BEGIN Page extract

In 2021, MICS data indicate 37% of children in kinship care in Thailand were also living in the poorest quintile of the population. This represents almost a million children facing the increased vulnerability caused by these two factors. In these circumstances, children are at heightened risk of dropping out of school and entering exploitative and unsafe working conditions.
When families experience financial problems, they may turn to relatives and friends for support, but for children already in kinship care, these safety nets are limited. Evidence from Sangkhlaburi district illustrates this dynamic: children previously in kinship care were found to be overrepresented in local children’s homes (Department of Children and Youth et al., 2021). None of these children had lost their parents; rather, their kinship carers could no longer cope when remittances from parents stopped. In several cases, the monthly expenditure of local children’s homes per child exceeded the total income of kinship families living in the same area (Department of Children and Youth et al., 2021), underlining the financial pressures that make kinship care precarious (Department of Children and Youth et al., 2021). This dynamic helps explain the coexistence of widespread informal kinship care and high levels of residential provision in Thailand.

END Page extract

#### [Work instruction 1]
In the passage on kinship care in Thailand, what share of children in kinship care were also living in the poorest quintile in 2021, according to MICS data?
#### [Work instruction 2]
Extend the passage on kinship care in Thailand with a further paragraph that follows on from its last sentence.

BEGIN Information shown

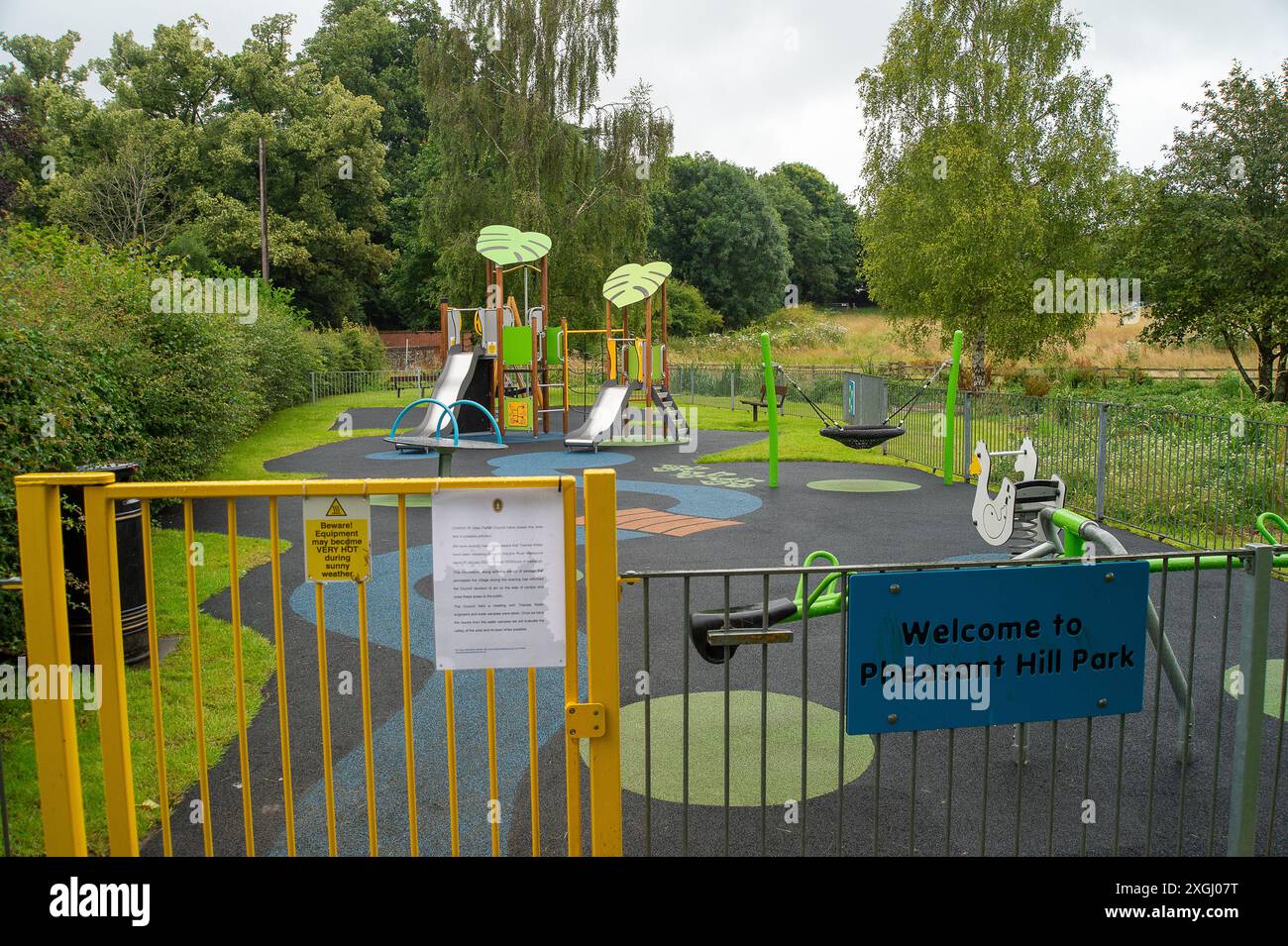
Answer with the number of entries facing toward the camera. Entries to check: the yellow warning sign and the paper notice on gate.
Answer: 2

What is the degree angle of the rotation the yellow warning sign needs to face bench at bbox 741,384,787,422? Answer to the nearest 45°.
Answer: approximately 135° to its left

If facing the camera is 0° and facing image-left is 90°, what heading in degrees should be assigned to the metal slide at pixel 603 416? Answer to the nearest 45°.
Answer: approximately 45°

END Information shown

#### [Response box 1]
37%

#### [Response box 2]
Another underexplored dimension is disability. UNICEF (2022b) estimates that around 1.3% of children in Thailand live with a disability. School attendance among adolescents with disabilities is significantly lower than that of their peers, and many families report little or no assistance. In practice, this often shifts daily care to grandparents or other relatives, especially when parents migrate for work. Where carers are elderly or have their own health needs, the capacity to meet the developmental and health requirements of children with disabilities is highly constrained. In such cases, informal kinship care intersects with disability and ageing, compounding vulnerability in ways that formal systems are currently ill-equipped to monitor or support.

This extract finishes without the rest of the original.